Justiça não é nada, imagem é tudo
Recebi com um misto de estarrecimento e revolta a notícia de que no dia 14 de novembro uma advogada foi impedida de adentrar nas dependências da Justiça Federal da Subseção Judiciária de Uberaba, por estar trajando vestimenta inadequada ao recinto, diga-se, vestido azul de comprimento até o joelho, decote quadrado e alças largas.
Sou advogado militante nesta comarca há mais de 10 anos, e infelizmente não é a primeira vez que me deparo com acontecimentos como este.
Veio à memória um fato acontecido na cidade de Brasília, há alguns anos, quando fui impedido de adentrar ao Supremo Tribunal Federal para assistir a uma sessão “pública” de julgamento, por não estar trajando terno e gravata.
Na ocasião, viajava a passeio pela capital, e no momento da arrumação da mala, terno e gravata não eram uma opção racional, dadas as condições climáticas do local e o motivo da viagem.Fatos como estes, que acontecem aos montes pelo nosso Brasil, traduzem não só as arbitrariedades perpetradas por aqueles que exercem o poder, mas o que é pior, denotam a falência moral instaurada em nossas instituições.
É inconcebível que o Poder Judiciário se ocupe de questões como imagem e vestuário em detrimento da sua função primordial, que é a solução pacífica, justa e célere dos conflitos de interesses entre os cidadãos.

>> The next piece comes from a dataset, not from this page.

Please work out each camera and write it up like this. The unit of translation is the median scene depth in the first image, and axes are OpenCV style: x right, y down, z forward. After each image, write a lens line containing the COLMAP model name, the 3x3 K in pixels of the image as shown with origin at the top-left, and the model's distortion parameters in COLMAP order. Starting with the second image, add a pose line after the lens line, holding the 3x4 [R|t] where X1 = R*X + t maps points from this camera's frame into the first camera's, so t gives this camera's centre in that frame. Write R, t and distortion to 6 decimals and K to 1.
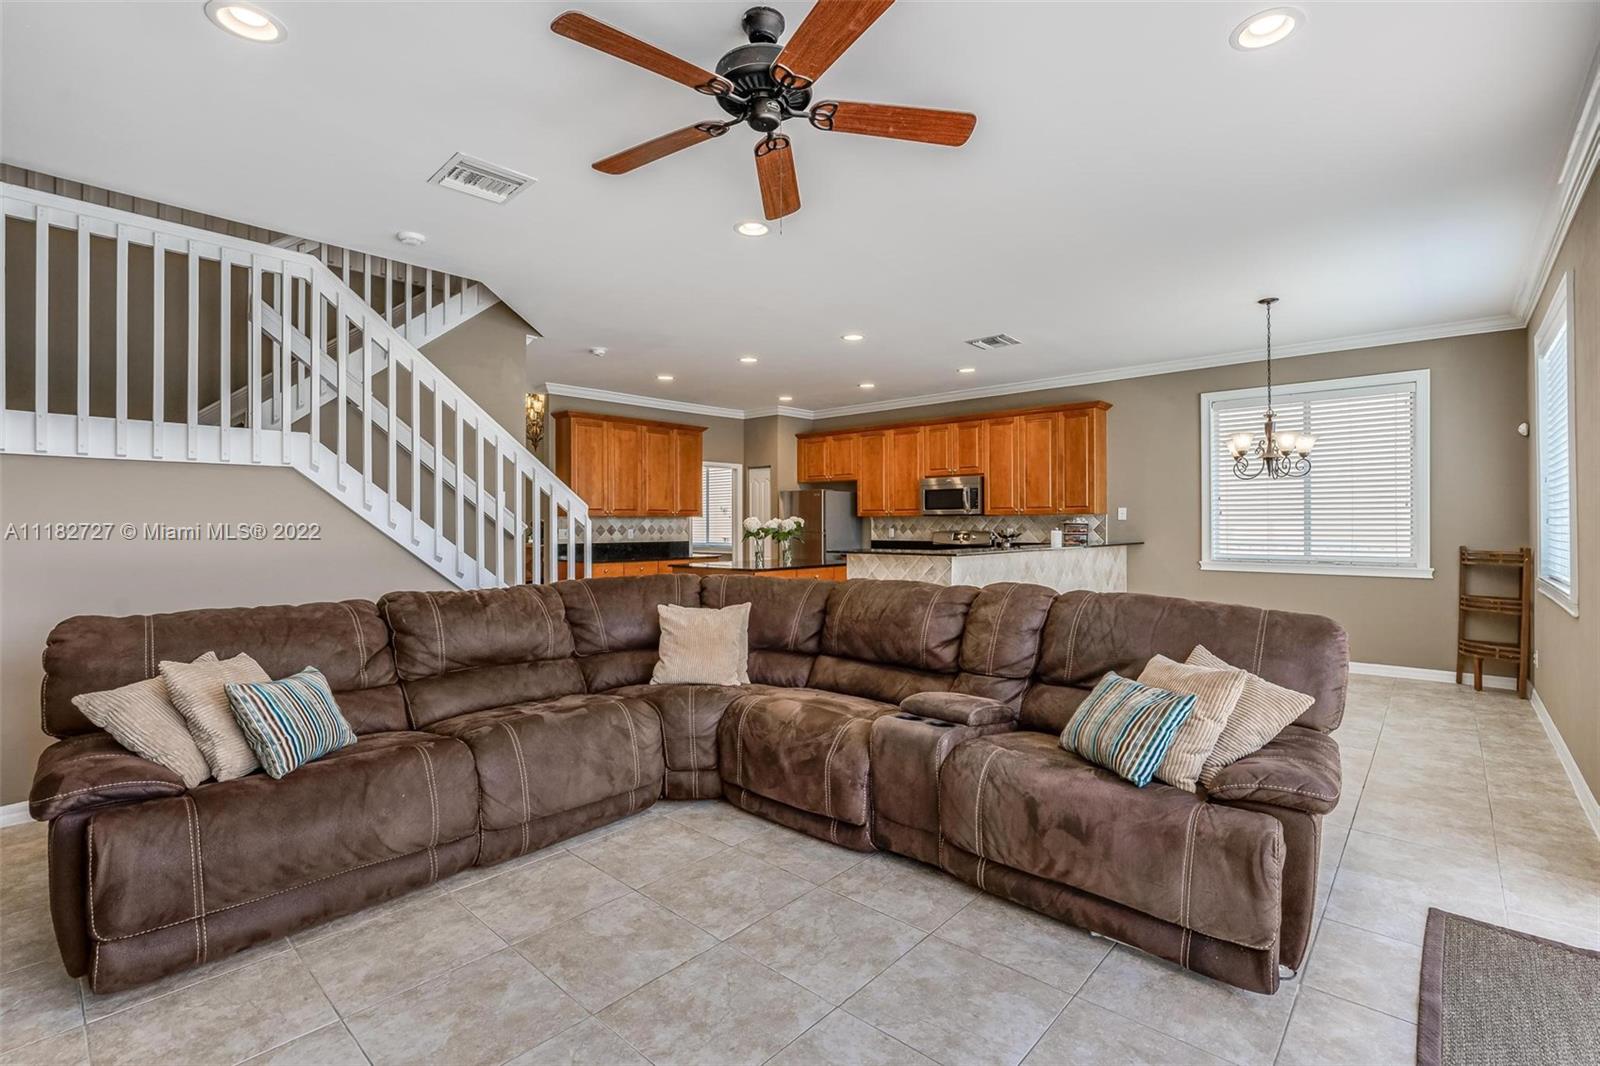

Ao usar termos como “austeridade” e “decoro” para definir o que é ou não compatível com o ambiente forense, a Justiça atrai para si a obrigação moral de ser um verdadeiro exemplo de tais princípios.
Mas, casos como aquele ocorrido recentemente no Rio de Janeiro, no qual o Tribunal Estadual manteve a condenação de uma agente de trânsito a indenizar um juiz pelo simples fato de ter parado o veículo do mesmo durante uma blitz da lei seca, só vem a reforçar a certeza de que essa preocupação quase que doentia com a imagem, não passa de pura hipocrisia.
E com tantas contradições em mente, não foi por acaso que me lembrei de uma famosa propaganda de refrigerante, onde se dizia “imagem não é nada, sede é tudo.”.
Fica aí a dica para os nossos ilustres representantes do Poder Judiciário, pois o dia em que se praticar verdadeiramente a “austeridade” e o “decoro” no ambiente forense com relação aos usuários da Justiça, que são a própria razão de ser do sistema, a vestimenta dos cidadãos ocupará o seu devido lugar secundário e talvez, nem se perceba mais a diferença entre um terno e um short.